### Kutipan Bacaan
-=-=-

Beranda / Berita / Proyek vs Program, Apa Bedanya?

Proyek vs Program, Apa Bedanya?

Senin, 03 Februari 2025 21:00 WIB

Font: Ukuran: - +

Reporter : Nora

Pemerhati sosial ekonomi, Zamzami Muhammad. Foto: dok pribadi


DIALEKSIS.COM | Banda Aceh - Pemerhati sosial ekonomi, Zamzami Muhammad, memberikan penjelasan menarik mengenai perbedaan mendasar antara proyek dan program, yang sering kali disalahartikan oleh sebagian masyarakat. Menurutnya, banyak orang menganggap program hanyalah proyek yang lebih besar, padahal keduanya memiliki karakteristik yang sangat berbeda, baik dalam tujuan, dampak, maupun pelaksanaannya.

“Proyek itu sifatnya jangka pendek, tujuannya lebih terfokus pada efektivitas dan efisiensi, seperti membangun infrastruktur atau gedung dalam waktu terbatas. Sementara program, lebih bersifat jangka panjang, dengan tujuan menciptakan dampak yang luas dan berkelanjutan, seperti program yang bertujuan untuk memperbaiki sistem atau struktur sosial-ekonomi," jelasnya kepada Dialeksis, Senin (3/2/2025).  

Sebagai contoh, ia menyebutkan tentang pembangunan rumah murah untuk rakyat miskin. Dalam konteks proyek, pembangunan rumah murah tersebut biasanya didanai melalui APBN, dengan kontraktor yang mengerjakannya.

"Namun, jika itu disebut program, fokusnya bukan hanya pada pembangunan fisik rumah, tetapi juga pada riset teknologi material bangunan yang murah dan efisien, serta metode konstruksi yang mudah,” tambahnya.

Lebih jauh, ia menjelaskan bahwa program ini seharusnya bukan sekadar memberi rumah, tetapi juga menciptakan dampak yang lebih luas, seperti perkembangan industri material bangunan dan konstruksi berbasis teknologi, serta pemberdayaan tenaga kerja, terutama di sektor UKM.

"Ketika proyek selesai, program ini akan menciptakan ekosistem yang mandiri, dengan industri yang berkembang dan tenaga kerja yang tetap terserap di pasar, bahkan bisa bersaing di luar negeri," tuturnya. 

Zamzami juga menyinggung soal program makan siang gratis yang kerap disalahpahami sebagai proyek. Ia menegaskan bahwa jika hanya dipandang sebagai proyek, fokusnya akan terbatas pada alokasi anggaran dan pembiayaan. 

“Tetapi jika dilihat sebagai program, yang dibutuhkan adalah perbaikan tata niaga pertanian, peternakan, dan perikanan, agar bahan makanan dapat disediakan dengan efisien dan terjangkau. Ini akan membuka peluang bagi usaha kelas menengah bawah, serta melibatkan masyarakat langsung dalam prosesnya,” ujarnya.

-=-=-

### Soal 1
Salin ulang baris-baris data tanpa perubahan, mulai dari baris yang memuat "collectors: Ex herb. japonicum" sampai dengan baris terakhir data.
Kutipan bacaan dan baris-baris data tidak saling berhubungan.

-=-=-

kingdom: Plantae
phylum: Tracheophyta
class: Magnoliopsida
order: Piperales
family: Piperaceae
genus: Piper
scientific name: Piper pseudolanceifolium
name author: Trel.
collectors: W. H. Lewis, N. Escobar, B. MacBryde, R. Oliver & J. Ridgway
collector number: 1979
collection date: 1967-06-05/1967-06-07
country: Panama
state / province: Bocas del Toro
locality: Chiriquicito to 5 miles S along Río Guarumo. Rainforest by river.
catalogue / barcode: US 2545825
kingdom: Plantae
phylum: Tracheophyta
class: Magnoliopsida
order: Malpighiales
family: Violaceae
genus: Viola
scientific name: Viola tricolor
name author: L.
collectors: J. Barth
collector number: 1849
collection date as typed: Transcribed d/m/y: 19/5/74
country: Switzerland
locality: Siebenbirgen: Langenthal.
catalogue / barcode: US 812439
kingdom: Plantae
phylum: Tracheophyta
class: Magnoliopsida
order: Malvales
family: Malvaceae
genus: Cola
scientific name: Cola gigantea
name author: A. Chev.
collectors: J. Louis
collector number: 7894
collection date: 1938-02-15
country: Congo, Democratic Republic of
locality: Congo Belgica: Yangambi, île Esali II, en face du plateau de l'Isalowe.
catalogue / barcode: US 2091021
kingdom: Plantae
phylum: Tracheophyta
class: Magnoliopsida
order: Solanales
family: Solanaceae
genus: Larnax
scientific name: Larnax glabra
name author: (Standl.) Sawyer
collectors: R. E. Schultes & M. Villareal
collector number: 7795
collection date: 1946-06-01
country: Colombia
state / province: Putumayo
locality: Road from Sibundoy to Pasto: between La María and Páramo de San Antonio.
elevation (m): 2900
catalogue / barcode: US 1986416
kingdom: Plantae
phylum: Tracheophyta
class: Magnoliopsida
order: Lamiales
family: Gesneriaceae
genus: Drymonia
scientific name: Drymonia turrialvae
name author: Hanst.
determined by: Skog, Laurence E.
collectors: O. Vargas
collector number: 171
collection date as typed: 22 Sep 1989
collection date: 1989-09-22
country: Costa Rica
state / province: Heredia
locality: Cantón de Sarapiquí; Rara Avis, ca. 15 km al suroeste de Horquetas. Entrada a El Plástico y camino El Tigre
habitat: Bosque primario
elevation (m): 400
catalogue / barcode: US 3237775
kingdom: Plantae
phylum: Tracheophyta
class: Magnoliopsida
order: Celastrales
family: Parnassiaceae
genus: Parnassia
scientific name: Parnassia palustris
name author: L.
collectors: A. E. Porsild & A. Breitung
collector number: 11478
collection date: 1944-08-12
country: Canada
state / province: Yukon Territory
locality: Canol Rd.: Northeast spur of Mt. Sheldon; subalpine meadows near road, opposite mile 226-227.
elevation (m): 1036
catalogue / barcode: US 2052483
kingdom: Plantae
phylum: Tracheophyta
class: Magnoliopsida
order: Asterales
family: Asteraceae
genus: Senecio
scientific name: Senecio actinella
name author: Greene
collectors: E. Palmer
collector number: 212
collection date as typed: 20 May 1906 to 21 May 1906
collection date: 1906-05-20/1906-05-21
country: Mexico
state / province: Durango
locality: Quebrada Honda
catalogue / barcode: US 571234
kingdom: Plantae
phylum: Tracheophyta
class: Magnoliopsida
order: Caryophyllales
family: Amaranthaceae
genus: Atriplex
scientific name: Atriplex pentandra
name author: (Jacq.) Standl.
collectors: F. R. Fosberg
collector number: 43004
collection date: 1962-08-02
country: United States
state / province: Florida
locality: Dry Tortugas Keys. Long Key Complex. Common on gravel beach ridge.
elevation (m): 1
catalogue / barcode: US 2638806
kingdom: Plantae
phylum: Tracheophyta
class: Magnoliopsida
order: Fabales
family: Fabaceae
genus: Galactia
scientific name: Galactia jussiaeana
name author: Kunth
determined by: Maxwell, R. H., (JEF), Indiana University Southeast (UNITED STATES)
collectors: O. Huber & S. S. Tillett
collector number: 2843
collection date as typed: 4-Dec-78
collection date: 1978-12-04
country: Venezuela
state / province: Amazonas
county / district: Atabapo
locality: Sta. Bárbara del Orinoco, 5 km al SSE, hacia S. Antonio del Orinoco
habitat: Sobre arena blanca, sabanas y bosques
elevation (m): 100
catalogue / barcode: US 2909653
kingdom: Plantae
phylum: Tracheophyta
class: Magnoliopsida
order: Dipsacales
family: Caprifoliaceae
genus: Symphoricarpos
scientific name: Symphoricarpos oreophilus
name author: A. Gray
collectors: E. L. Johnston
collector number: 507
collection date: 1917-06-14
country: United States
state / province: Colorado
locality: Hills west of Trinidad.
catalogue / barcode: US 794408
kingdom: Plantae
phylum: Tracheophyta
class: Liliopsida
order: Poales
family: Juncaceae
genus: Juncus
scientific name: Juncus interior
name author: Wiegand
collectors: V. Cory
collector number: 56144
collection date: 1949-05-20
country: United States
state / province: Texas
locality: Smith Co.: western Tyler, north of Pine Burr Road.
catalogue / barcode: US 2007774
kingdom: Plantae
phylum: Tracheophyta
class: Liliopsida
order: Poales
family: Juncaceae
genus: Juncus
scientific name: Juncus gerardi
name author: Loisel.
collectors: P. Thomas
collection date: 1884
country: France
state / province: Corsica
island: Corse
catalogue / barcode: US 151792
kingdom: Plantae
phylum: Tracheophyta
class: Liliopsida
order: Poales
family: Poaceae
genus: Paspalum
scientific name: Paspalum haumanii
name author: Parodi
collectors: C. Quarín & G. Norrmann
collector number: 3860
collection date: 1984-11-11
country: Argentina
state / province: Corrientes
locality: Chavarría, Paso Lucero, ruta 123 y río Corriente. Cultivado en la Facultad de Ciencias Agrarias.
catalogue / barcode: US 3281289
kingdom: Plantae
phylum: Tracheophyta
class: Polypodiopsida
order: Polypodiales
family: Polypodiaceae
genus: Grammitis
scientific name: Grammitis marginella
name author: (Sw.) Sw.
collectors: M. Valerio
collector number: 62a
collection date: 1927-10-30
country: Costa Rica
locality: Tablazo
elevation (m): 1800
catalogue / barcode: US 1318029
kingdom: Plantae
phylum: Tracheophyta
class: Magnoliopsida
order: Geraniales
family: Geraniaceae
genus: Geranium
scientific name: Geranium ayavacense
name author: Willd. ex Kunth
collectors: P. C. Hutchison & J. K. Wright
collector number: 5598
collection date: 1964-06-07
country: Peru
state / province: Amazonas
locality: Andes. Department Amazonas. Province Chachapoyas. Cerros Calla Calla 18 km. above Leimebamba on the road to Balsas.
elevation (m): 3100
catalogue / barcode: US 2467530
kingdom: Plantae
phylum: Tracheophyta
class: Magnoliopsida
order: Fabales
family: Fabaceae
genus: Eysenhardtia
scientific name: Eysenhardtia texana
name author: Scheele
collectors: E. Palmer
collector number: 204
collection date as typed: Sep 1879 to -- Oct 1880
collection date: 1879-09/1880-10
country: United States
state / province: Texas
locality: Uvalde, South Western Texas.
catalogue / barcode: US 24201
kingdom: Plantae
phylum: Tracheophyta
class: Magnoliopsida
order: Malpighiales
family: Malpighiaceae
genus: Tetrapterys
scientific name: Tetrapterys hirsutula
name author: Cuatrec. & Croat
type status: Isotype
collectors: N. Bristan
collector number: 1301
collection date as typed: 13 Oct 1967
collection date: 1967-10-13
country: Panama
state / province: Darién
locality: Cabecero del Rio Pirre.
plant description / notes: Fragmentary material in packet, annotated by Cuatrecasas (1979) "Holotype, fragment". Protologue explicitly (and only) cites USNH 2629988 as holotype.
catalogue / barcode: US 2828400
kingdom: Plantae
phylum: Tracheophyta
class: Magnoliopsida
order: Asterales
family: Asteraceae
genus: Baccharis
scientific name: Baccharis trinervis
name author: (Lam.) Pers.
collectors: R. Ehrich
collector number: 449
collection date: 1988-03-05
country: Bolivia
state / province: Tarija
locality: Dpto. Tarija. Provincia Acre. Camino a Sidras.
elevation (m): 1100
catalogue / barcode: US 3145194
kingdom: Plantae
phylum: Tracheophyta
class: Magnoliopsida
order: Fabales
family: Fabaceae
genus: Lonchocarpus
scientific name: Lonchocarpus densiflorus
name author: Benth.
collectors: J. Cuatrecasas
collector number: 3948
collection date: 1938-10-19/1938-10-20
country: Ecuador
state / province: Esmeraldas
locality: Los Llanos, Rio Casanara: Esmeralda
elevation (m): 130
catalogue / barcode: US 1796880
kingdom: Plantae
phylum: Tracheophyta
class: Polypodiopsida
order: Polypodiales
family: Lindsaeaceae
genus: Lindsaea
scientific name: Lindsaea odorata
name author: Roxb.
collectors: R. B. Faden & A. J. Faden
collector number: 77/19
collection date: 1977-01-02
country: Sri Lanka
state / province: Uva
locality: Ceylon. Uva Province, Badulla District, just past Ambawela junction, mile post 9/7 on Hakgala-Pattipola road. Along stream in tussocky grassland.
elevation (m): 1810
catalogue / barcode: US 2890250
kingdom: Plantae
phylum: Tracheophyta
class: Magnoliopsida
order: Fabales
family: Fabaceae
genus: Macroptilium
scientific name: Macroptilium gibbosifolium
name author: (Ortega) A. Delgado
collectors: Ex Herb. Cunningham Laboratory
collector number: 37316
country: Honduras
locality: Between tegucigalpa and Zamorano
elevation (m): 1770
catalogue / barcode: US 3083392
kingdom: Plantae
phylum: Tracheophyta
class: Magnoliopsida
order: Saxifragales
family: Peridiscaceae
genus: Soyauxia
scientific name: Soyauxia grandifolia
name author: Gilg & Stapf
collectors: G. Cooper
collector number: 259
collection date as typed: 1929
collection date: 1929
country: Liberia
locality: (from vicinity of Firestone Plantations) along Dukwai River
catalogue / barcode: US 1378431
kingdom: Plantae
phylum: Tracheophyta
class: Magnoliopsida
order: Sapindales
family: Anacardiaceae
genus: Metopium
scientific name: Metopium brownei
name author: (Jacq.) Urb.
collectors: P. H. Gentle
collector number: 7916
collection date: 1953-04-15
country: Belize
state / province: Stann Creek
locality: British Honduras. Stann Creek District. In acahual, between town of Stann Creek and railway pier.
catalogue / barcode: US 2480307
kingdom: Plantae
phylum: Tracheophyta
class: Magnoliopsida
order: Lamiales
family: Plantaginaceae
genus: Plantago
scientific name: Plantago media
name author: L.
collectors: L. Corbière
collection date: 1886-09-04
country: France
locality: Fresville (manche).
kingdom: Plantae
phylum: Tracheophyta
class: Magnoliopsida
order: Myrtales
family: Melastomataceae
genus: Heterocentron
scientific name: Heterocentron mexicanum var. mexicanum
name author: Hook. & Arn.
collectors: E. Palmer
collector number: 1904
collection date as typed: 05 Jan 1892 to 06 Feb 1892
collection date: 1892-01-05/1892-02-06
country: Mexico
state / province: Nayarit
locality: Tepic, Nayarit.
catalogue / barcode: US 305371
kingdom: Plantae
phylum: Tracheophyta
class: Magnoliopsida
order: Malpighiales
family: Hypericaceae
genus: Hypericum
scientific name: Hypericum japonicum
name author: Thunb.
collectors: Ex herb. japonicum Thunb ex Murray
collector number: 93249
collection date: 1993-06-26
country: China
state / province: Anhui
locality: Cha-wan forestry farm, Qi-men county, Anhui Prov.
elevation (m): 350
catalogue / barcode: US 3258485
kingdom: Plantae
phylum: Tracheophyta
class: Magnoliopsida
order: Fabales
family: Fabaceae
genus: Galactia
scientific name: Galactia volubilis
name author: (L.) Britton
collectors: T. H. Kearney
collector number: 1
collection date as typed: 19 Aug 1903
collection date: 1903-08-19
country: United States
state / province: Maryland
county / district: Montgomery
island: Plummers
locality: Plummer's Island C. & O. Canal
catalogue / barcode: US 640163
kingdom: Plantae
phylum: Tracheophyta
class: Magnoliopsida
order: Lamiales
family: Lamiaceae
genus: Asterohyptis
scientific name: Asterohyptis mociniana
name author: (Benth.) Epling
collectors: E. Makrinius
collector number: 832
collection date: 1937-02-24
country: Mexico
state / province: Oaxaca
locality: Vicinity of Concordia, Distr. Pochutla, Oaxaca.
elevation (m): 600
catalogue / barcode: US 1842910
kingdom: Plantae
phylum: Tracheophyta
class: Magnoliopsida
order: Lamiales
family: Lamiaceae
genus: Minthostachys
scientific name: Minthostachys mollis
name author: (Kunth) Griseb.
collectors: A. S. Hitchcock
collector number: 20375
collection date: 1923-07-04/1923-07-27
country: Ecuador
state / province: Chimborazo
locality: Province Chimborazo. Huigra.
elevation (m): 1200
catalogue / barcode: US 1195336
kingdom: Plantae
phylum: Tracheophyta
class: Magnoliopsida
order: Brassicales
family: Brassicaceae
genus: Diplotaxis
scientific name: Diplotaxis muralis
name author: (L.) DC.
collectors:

-=-=-

### Soal 2
Perbarui bagian kutipan bacaan mulai dari "Font: Ukuran: - +" sampai dengan "dampak, maupun pelaksanaannya." dengan mengganti "Banda Aceh" menjadi "Aceh Besar", lalu tuliskan bagian itu kembali.

### Jawaban Benar 1
collectors: Ex herb. japonicum Thunb ex Murray
collector number: 93249
collection date: 1993-06-26
country: China
state / province: Anhui
locality: Cha-wan forestry farm, Qi-men county, Anhui Prov.
elevation (m): 350
catalogue / barcode: US 3258485
kingdom: Plantae
phylum: Tracheophyta
class: Magnoliopsida
order: Fabales
family: Fabaceae
genus: Galactia
scientific name: Galactia volubilis
name author: (L.) Britton
collectors: T. H. Kearney
collector number: 1
collection date as typed: 19 Aug 1903
collection date: 1903-08-19
country: United States
state / province: Maryland
county / district: Montgomery
island: Plummers
locality: Plummer's Island C. & O. Canal
catalogue / barcode: US 640163
kingdom: Plantae
phylum: Tracheophyta
class: Magnoliopsida
order: Lamiales
family: Lamiaceae
genus: Asterohyptis
scientific name: Asterohyptis mociniana
name author: (Benth.) Epling
collectors: E. Makrinius
collector number: 832
collection date: 1937-02-24
country: Mexico
state / province: Oaxaca
locality: Vicinity of Concordia, Distr. Pochutla, Oaxaca.
elevation (m): 600
catalogue / barcode: US 1842910
kingdom: Plantae
phylum: Tracheophyta
class: Magnoliopsida
order: Lamiales
family: Lamiaceae
genus: Minthostachys
scientific name: Minthostachys mollis
name author: (Kunth) Griseb.
collectors: A. S. Hitchcock
collector number: 20375
collection date: 1923-07-04/1923-07-27
country: Ecuador
state / province: Chimborazo
locality: Province Chimborazo. Huigra.
elevation (m): 1200
catalogue / barcode: US 1195336
kingdom: Plantae
phylum: Tracheophyta
class: Magnoliopsida
order: Brassicales
family: Brassicaceae
genus: Diplotaxis
scientific name: Diplotaxis muralis
name author: (L.) DC.
collectors:

### Jawaban Benar 2
Font: Ukuran: - +

Reporter : Nora

Pemerhati sosial ekonomi, Zamzami Muhammad. Foto: dok pribadi


DIALEKSIS.COM | Aceh Besar - Pemerhati sosial ekonomi, Zamzami Muhammad, memberikan penjelasan menarik mengenai perbedaan mendasar antara proyek dan program, yang sering kali disalahartikan oleh sebagian masyarakat. Menurutnya, banyak orang menganggap program hanyalah proyek yang lebih besar, padahal keduanya memiliki karakteristik yang sangat berbeda, baik dalam tujuan, dampak, maupun pelaksanaannya.